#### What is being asked
Scan the entries below. List each line with "Figure".

#### Data under study
--

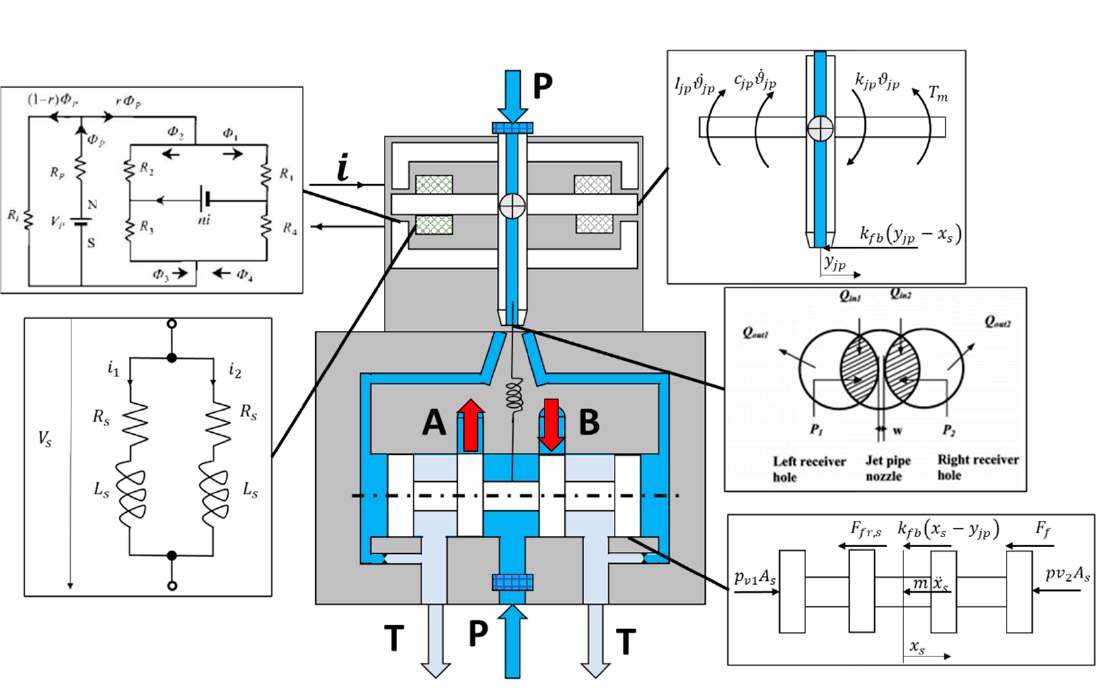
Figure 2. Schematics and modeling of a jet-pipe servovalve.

--

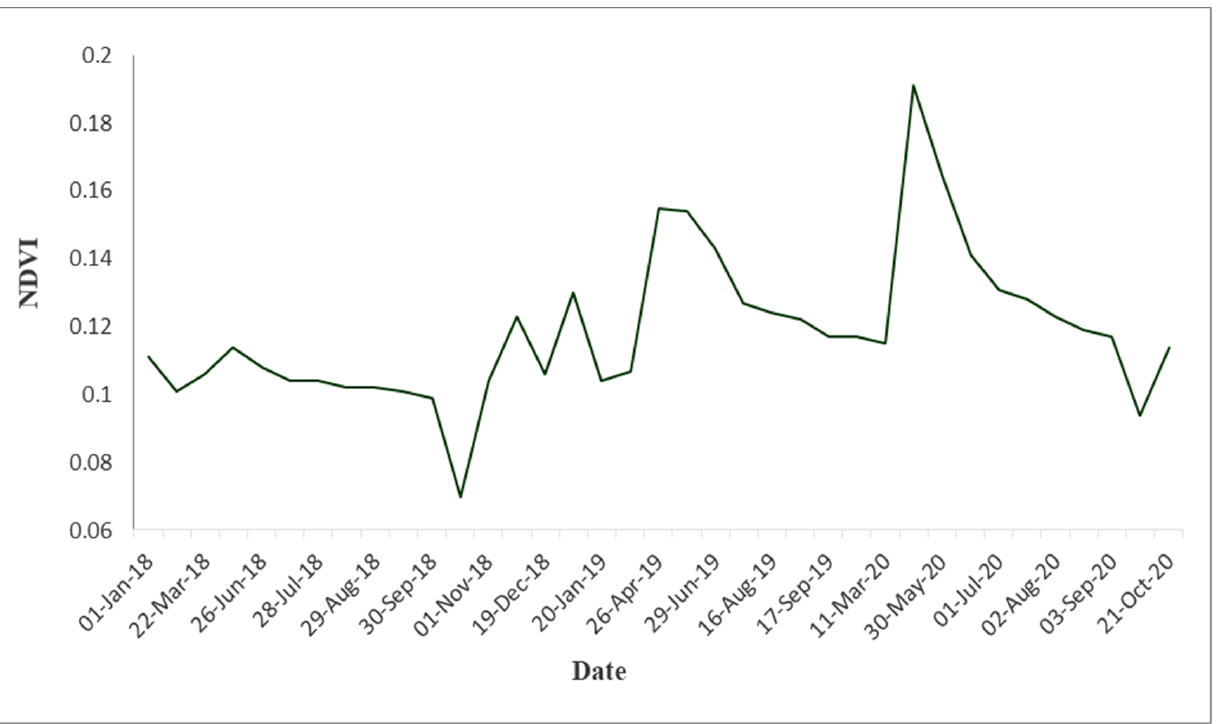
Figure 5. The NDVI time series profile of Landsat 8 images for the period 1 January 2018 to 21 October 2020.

--

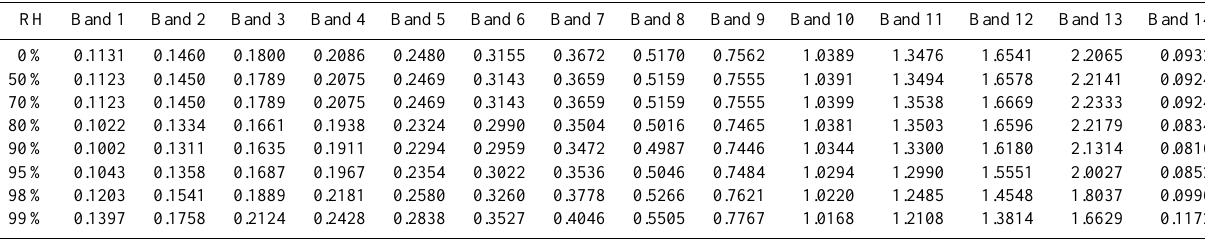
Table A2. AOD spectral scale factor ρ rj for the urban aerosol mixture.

--

#### Result for this task
Figure 2. Schematics and modeling of a jet-pipe servovalve.
Figure 5. The NDVI time series profile of Landsat 8 images for the period 1 January 2018 to 21 October 2020.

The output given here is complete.